Il existe deux Russie, celle des contraintes de la vie quotidienne et celle qui entretient l’espoir de « lendemains meilleurs ». L’existence a toujours été rude en Russie, terre affligée de pauvreté, d’inégalités, d’injustices, de violence politique. Pour tenir le coup, le peuple s’est accroché à une conviction intérieure, à une promesse de bonheur. Cette mentalité a sous-tendu l’utopie communiste tout en permettant à la population de supporter les privations sous le joug soviétique, avance Dominique Fernandez.
Pour tenir le coup, les Russes laissent aussi leur âme « s’épancher » dans diverses activités : se promener en forêt, cueillir des champignons sauvages, pêcher la truite, écouter de la musique, discuter sans fin avec des amis, se griser de vodka… Il ne s’agit pas seulement de s’offrir un moment de détente. Savourer le moment présent est une attitude spirituelle.
Un bon moyen de mieux comprendre l’âme russe : s’immerger dans la culture de ce pays. Une culture universelle, facile d’accès : n’importe qui peut s’identifier très rapidement à une symphonie de Tchaïkovski, à une nouvelle de Tchekhov, etc., même si ces œuvres débordent parfois de particularités typiquement russes. Capables de passer du local à l’universel, ces artistes étaient de remarquables stylistes qui se donnaient un mal fou pour ne pas laisser voir leur style. Le secret de leur succès : « clarté et justesse », résume Dominique Fernandez.
« Les meilleurs auteurs russes, nul besoin d’y être initié, ni même d’être cultivé pour entrer de plain-pied dans leur monde ». Ces écrivains n’ont pas cherché à développer un « langage » original, étrange ou baroque. Ils écrivaient pour être compris du plus grand nombre, dans une langue accessible, et sans populisme.
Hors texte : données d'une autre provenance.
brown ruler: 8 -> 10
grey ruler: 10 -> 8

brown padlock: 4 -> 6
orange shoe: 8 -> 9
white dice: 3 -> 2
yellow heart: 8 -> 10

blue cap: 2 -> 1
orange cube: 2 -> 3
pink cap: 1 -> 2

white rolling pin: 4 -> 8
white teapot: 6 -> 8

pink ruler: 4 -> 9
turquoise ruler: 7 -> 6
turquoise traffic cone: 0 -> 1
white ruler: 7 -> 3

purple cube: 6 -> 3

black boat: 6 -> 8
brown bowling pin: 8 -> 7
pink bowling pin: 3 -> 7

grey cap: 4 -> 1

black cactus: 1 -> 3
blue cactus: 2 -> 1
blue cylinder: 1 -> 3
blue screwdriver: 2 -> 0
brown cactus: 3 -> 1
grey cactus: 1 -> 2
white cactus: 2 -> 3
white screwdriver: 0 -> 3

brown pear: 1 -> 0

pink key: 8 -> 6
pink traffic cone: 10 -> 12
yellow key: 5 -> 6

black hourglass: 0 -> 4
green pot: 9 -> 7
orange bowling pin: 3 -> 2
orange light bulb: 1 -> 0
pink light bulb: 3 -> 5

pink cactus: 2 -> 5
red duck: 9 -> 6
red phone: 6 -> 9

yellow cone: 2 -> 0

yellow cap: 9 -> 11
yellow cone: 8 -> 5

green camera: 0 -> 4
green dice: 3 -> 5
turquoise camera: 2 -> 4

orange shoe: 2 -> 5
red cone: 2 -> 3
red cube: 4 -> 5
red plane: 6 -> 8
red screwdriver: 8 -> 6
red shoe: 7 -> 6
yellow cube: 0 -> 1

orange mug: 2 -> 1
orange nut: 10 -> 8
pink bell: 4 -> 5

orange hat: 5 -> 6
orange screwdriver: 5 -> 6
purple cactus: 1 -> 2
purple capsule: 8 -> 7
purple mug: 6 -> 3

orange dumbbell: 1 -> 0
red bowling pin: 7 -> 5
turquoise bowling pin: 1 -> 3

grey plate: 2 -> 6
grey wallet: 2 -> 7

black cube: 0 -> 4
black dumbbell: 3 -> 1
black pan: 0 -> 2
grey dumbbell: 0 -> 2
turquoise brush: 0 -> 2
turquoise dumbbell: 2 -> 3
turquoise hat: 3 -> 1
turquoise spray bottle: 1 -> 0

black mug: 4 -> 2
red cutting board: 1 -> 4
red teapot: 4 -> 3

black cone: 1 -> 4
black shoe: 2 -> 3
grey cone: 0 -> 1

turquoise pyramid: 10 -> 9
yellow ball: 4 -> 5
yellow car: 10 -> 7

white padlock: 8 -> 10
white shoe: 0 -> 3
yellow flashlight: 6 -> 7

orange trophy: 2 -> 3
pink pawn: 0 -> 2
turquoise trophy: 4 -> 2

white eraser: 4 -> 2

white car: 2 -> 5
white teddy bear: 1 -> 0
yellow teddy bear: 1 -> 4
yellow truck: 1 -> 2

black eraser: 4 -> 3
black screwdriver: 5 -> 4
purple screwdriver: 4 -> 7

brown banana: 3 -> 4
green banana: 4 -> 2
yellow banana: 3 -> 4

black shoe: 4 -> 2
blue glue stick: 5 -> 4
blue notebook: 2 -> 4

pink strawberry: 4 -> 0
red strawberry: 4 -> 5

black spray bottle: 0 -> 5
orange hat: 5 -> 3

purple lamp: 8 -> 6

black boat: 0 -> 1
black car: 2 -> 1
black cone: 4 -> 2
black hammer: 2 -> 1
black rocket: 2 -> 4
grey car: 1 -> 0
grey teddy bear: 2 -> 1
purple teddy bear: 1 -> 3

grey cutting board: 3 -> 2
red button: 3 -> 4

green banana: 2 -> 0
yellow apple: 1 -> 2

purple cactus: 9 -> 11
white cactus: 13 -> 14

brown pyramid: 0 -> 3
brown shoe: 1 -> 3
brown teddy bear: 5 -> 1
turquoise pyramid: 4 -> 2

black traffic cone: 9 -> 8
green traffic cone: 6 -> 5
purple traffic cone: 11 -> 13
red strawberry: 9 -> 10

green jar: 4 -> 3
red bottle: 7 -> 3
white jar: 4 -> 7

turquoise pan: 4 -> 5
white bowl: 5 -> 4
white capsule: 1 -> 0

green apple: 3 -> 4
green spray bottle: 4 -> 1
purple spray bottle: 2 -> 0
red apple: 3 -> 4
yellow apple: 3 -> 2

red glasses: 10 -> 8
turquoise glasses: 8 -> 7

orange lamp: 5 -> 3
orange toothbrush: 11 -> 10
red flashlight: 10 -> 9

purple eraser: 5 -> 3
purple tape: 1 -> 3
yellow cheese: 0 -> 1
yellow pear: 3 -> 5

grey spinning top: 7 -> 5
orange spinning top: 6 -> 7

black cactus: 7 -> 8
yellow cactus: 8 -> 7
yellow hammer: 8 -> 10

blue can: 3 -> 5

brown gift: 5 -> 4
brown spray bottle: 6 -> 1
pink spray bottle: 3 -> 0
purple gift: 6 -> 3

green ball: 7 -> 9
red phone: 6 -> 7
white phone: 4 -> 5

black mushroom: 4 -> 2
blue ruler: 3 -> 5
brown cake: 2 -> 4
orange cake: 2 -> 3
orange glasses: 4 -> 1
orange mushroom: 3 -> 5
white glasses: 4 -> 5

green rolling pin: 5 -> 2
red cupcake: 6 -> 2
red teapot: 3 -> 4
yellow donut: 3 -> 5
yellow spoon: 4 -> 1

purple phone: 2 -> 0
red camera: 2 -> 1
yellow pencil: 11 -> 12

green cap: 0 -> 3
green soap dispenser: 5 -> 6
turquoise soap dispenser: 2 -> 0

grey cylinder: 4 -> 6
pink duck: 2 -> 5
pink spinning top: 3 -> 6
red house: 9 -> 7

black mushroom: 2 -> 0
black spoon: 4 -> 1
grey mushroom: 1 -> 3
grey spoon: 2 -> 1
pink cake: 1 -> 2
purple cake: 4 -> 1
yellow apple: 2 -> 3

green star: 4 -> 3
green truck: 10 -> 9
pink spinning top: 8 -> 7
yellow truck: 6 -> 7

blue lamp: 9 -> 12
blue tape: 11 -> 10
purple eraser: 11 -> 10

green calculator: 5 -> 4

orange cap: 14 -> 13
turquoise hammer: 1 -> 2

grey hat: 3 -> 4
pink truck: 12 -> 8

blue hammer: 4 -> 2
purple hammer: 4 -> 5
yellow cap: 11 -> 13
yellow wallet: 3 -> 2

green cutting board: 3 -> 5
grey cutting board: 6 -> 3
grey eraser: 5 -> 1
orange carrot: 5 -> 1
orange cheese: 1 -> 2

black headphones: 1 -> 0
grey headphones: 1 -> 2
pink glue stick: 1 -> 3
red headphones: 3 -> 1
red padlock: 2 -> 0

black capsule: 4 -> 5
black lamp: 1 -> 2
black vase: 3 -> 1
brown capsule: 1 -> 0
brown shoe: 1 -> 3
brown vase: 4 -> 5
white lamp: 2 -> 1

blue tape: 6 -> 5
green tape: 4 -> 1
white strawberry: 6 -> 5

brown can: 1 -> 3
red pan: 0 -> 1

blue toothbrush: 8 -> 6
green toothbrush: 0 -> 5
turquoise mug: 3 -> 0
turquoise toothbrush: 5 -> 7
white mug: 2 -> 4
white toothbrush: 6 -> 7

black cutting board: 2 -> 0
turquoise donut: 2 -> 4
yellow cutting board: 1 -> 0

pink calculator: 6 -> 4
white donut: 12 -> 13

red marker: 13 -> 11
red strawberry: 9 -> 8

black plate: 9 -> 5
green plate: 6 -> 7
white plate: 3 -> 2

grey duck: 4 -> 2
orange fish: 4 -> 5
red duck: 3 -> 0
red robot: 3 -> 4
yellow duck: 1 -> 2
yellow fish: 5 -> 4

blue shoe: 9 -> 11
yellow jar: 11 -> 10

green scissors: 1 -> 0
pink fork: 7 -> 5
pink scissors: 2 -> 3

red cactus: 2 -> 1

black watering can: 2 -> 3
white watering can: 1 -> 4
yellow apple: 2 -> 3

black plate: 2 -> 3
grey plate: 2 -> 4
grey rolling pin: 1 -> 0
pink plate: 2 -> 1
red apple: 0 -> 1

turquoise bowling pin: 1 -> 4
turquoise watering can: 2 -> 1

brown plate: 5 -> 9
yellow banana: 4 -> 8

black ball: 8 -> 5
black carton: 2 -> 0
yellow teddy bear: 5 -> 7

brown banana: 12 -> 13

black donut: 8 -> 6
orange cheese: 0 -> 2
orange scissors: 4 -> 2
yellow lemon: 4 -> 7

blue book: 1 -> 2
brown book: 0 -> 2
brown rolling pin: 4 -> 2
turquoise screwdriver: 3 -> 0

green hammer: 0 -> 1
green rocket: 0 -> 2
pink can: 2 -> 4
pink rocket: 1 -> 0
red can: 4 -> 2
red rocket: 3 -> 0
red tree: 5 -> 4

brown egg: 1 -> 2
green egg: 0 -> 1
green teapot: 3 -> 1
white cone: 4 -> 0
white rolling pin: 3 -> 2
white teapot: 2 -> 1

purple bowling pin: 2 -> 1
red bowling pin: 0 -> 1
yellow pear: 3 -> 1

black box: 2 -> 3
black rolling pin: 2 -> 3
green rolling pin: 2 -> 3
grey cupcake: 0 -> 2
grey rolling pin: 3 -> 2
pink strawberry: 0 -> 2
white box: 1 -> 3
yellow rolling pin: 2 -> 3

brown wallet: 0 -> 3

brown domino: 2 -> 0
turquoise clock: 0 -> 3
Ce défi de « faire de l’excellent avec du commun », selon la belle formule de Fernandez, impose énormément de travail (Tolstoï a réécrit sept fois Guerre et Paix, roman-fleuve de 2000 pages dans l’édition de poche). « L’auteur russe s’arrange pour que le lecteur ait l’impression d’avoir écrit lui-même ce qui a été élaboré si difficilement. » Ainsi, le lecteur s’identifie parfaitement à l’œuvre. Il a l’impression qu’elle touche son âme…
L’ouvrage L’âme russe comporte également un chapitre sur le cinéaste Andreï Tarkovski, une excellente synthèse du christianisme orthodoxe en Russie ainsi qu’un petit glossaire des traits de caractère en Russie, de coutumes nationales, etc.